Canfield Fair Board Seeks $4.5M for Bigger Center
CANFIELD, Ohio – Hogs and some other animals will have to double up for the Junior Fair during this year’s Canfield Fair, Bob Jarvis said Wednesday. Last year, the fair had to raise tents to accommodate the many goats.
“I’m starting to be sorry that I don’t even have enough room for the hogs,” said Jarvis, who sits on the Canfield Fair Board of Directors and is co-chairman of the Junior Fair committee. “We’re going to be OK but we’re out [of room.] We’re at max capacity with our chicken and our rabbits.”
The board of directors formally kicked off a fundraising campaign yesterday that’s aimed at alleviating the shortage of space for the growing Junior Fair.
The board, at a news conference held in the Mahoning County Fairgrounds’ administration building, said it will seek to raise $4.5 million for a new multipurpose exposition center. The effort will include construction, slated to begin at the end of this year’s fair, of a 45,000-square-foot center and up to nine ancillary buildings of 6,000 square feet for livestock.
“We found that the Junior Fair really outgrew its house. It’s really expanded,” said Andy Frost, president of the board.
To accommodate the additional space the show building/event center and its ancillary buildings will need, the Junior Fair area will relocate to the southern end of the fairgrounds, where the antique tractors, small steam engines, the petting barn and open class animals have been exhibited, said David Dickey, chairman of the board’s long-range planning committee. Those exhibits will relocate to the former Junior Fair area, he said.
The goal of $4.5 million, to be raised over the next eight months, includes $500,000 that would go to infrastructure improvements. The remaining $4 million would be dedicated to constructing about 100,000 square feet of buildings.

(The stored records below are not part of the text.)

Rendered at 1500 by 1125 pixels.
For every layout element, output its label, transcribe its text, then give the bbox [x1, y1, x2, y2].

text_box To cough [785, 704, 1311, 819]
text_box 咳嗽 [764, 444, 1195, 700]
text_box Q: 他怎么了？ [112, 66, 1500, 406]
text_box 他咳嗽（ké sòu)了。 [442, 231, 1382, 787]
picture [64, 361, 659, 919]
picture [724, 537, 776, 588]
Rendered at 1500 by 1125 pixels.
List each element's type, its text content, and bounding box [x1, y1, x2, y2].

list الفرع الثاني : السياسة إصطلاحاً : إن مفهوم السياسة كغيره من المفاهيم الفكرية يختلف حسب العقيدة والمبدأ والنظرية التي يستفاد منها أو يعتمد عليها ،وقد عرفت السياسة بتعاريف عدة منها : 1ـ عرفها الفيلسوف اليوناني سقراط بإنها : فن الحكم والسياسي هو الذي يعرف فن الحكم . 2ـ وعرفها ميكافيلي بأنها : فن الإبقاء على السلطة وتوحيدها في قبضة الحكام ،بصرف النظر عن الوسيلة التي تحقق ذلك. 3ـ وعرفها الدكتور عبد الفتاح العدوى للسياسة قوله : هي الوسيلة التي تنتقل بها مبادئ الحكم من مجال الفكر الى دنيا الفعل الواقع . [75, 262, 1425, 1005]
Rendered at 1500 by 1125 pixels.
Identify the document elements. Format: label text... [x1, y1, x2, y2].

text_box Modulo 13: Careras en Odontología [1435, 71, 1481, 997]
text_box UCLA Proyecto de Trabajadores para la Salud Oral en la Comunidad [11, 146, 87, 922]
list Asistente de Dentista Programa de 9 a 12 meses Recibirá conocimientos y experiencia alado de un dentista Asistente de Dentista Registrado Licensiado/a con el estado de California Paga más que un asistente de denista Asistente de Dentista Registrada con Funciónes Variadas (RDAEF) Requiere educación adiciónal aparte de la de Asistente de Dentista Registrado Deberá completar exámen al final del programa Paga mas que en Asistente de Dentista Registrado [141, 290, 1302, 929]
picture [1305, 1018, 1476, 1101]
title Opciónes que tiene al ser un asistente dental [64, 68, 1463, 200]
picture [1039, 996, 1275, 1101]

The coliseum the Junior Fair uses measures 90 by 100 feet, while the event center will be 150 by 300 feet with two 40-foot lean-tos on the sides, about three to four times the size of the coliseum, he said.
“This board is very risk-averse,” said Matthew Hughes of Fair Funding LLC, Cincinnati, which the board engaged to manage the fundraising campaign. “It’s hard to put a brand in jeopardy” by not asking for money during a quiet phase, then trying to raise $4.5 million, or $900,000 in pledges annually to be paid over five years, he said
Before launching the campaign, Hughes’ firm conducted a leadership assessment, meeting with 35 people in the community from various backgrounds, fairgoers and nonfairgoers alike, he said. The responses “gave the board relative assurance that the community was passionate about the Canfield Fair,” he reported.
Features of the heated, under-roof event center will include a balcony, catering kitchen, learning center and Junior Fair market livestock office, all of which will have naming rights opportunities attached to them, $100,000 each pledged over five years.
Naming rights will also be available for the main event center, projected to cost $1.15 million.
“In the fundraising industry, if somebody gives half the cost of construction of that building, they can have their name on that building in perpetuity,’ Hughes said.
Junior Fair participants and their parents, who were informed last week, are enthusiastic about the new center, Jarvis said. “I’ve had parents walk up with their checkbooks ready to write checks,” he said.
“The kids are so excited. They’re ecstatic,” he added.
The campaign, which began quietly about two weeks ago, has already raised $600,000, including $400,000 from the fair board as well as contributions from members of the board.
“It is critically important that the community know that the fair board, who’s risk adverse, is extremely serious about this project,” Hughes said. “We don’t take it lightly. We don’t take these gifts lightly.”
Although 80% of any campaign is paid for by 20% of the donors, “if that’s all we got, we’d be 20% short of our goal,” he remarked.
People can donate and get additional information on the capital campaign website. Honorary chairmen of the campaign should be announced in the coming weeks, Hughes said.
“We all want to knock this out of the park together and we can only do that with the community’s help,” he said.
Speakers also stressed that the building will be available for use year-round.
“This is a pre-engineered steel building that will function every day of the year,” Hughes said. He also said that since the community is helping to pay for the building that rental rates could be kept at reasonable levels.
The event center will be something the community can use throughout the year except during the week of the fair, Dickey affirmed, calling “a good place” to host rib cook-offs, car shows and home-and-garden shows.
Pictured: Rendering of new building.